Even with crisis-management plans in place, however, it's unlikely that most companies will emerge from a damaging or potentially damaging episode as unscathed as Wendy's did. For one thing, the culprits in the Wendy's case were caught, and the public is willing to forgive an organization it views as a victim. Given the current public distrust of corporate behavior, however, companies whose reputations have suffered due to questionable corporate judgment don't fare as well. These companies include the international oil company, BP, whose CEO, Tony Hayward, did a disastrous job handling the crisis created when a BP controlled oil rig exploded in the Gulf Coast killing eleven workers and creating the largest oil spill in U.S. history. Hayward's lack of sensitivity will be remembered forever; particularly his response to a reporter's question on what he would tell those whose livelihoods were ruined: "We're sorry for the massive disruption it's caused their lives. There's no one who wants this over more than I do. I would like my life back". His comment was obviously upsetting to the families of the eleven men who lost their lives on the rig and had no way to get their lives back".

Then, there are the companies at which executives have crossed the line between the unethical to the downright illegal – Arthur Andersen, Enron, and Bernard L. Madoff Investment Securities, to name just a few. Given the high risk associated with a crisis, it should come as no surprise that contemporary managers spend more time anticipating crises and practicing their crisis-management responses.

━━━━━━━━━━━━━━━━━━━━

▸ **Work item**
Please answer from the crisis-management passage: how many workers died when the BP-controlled oil rig exploded? The listing comes from a separate source, unrelated to the crisis-management passage.

▸ **Exercise data**
━━━━━━━━━━━━━━━━━━━━

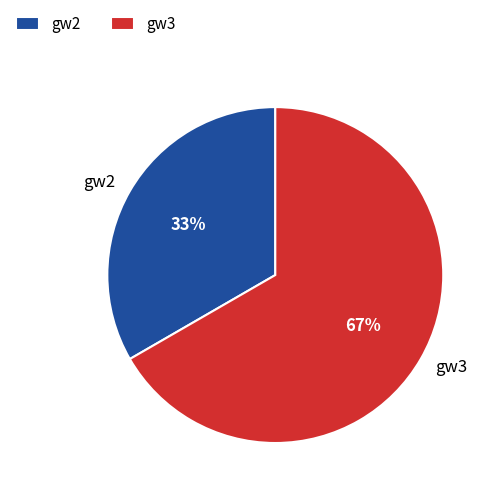

Is the sum of gw2 and gw3 greater than half?

Yes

━━━━━━━━━━━━━━━━━━━━

▸ **Answer for the task**
Eleven workers.